How come my network icon and sound icon just simply disappeared from the notification (task bar) when I started up my laptop using vista. I have tried to right-click on tasbar > properties > Notification Area > ... But the system icons, I means tick boxes for sound and network are grayed, and I'm unable to choose it. Are there any way to fix it, could anyone pls help me. Thanks


----------



## jcgriff2 (Sep 30, 2007)

Vista (and XP to some extent) has had problems with disappearing icons and shaded icon selection boxes for some time now. The area on the bottom right of the screen in which they are located is called the Notification Area (System Tray/systray in XP). The icons are similar to shortcuts. However, shortcuts can generally be found somewhere in your folders and are easily edited. Not the Notification Area icons. They are in Vista's cache. A cache is a consortium of executed commands & programs or accessed files that the system has determined are utilized more frequently than others. In Vista, this frequency-of-use is what Superfetch tries to learn about you, the user. These executables and files are loaded into the cache where the CPU can fetch (access) them must faster than it can calling for them from main memory. There is a level-1 and a level-2 cache in Vista. It's all about resource management.

There are reported solutions to your problem, however, I must tell you that I have found these to be temporary at best. So many times, after reboot, cold boot, or logoff/logon, I have found an icon(s) missing. Under one user account, I have never been able to recover the network icon. 

If you are comfortable using REGEDIT to edit the system's registry, here is a link that explains the icon recovery/cleanup process very well:

http://www.howtogeek.com/howto/windows-vista/clean-up-past-notification-icons-in-windows-vista/

*>>>> NOTE - ALWAYS back up the registry prior to editing.*



Another method is easier but does not seem as effective is to go into the System Notification area of the Taskbar and Start Menu Properties (right click on START, select properties), select "Customize", change 2 or 3 icons from "Hide" to "Unhide", click OK, click Apply, click OK, then logoff and logon again. 

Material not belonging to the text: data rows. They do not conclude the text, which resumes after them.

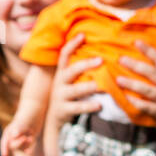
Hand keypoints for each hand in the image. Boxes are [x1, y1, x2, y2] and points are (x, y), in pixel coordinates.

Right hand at [0, 117, 37, 155]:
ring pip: (21, 148)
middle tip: (25, 137)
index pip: (4, 142)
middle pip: (13, 146)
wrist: (35, 113)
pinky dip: (28, 151)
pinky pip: (27, 150)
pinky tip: (30, 152)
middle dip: (19, 144)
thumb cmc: (27, 116)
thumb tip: (14, 135)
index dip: (4, 149)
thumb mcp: (22, 122)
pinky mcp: (28, 142)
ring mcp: (21, 140)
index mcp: (8, 132)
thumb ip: (18, 129)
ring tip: (31, 137)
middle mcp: (13, 137)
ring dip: (26, 145)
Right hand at [41, 36, 102, 155]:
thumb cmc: (68, 96)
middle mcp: (60, 83)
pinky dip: (88, 106)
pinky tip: (100, 105)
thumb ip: (80, 70)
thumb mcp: (70, 82)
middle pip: (71, 70)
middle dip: (85, 64)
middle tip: (101, 60)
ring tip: (101, 85)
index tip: (83, 34)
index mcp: (62, 73)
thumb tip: (102, 53)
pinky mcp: (63, 111)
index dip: (72, 44)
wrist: (53, 121)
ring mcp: (61, 97)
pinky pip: (77, 108)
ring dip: (89, 86)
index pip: (65, 55)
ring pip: (75, 90)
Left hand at [113, 40, 155, 150]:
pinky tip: (125, 97)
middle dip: (136, 65)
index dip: (149, 51)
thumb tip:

Microsoft is very aware of this problem. However, based on what I have read to date, MS does not seem to consider this a major enough issue to act. Future Vista service packs may address this, though.

Good Luck.


Regards. . .
jcgriff2


----------



## gourav.keshwani (Jun 7, 2008)

Hi Guys,

i had faced similar problem and i fixed it in this way:-

a) goto start-->run
b) regedit
c) take backup of your registry
d) search iconstreams
e) delete all pasticonstreams and iconstreams key under iconstreams folder until iconstream can no longer be found in registry.
f) restart vista
g) If sound icon is not there then goto-->taskbar properties-->notification area-->check on volume icon-->apply-->ok

cheers problem solved,ray:


----------



## 1true3 (Oct 14, 2008)

Thank you ray: this was a real aggravation and I had no idea how to fix it! The solution was so much easier to execute than I expected.


----------



## jcgriff2 (Sep 30, 2007)

Glad to hear that this worked for you.

Considering thread (and my post as well) is > 9 months old, I am now closing this thread to future traffic.

jcgriff2

.


----------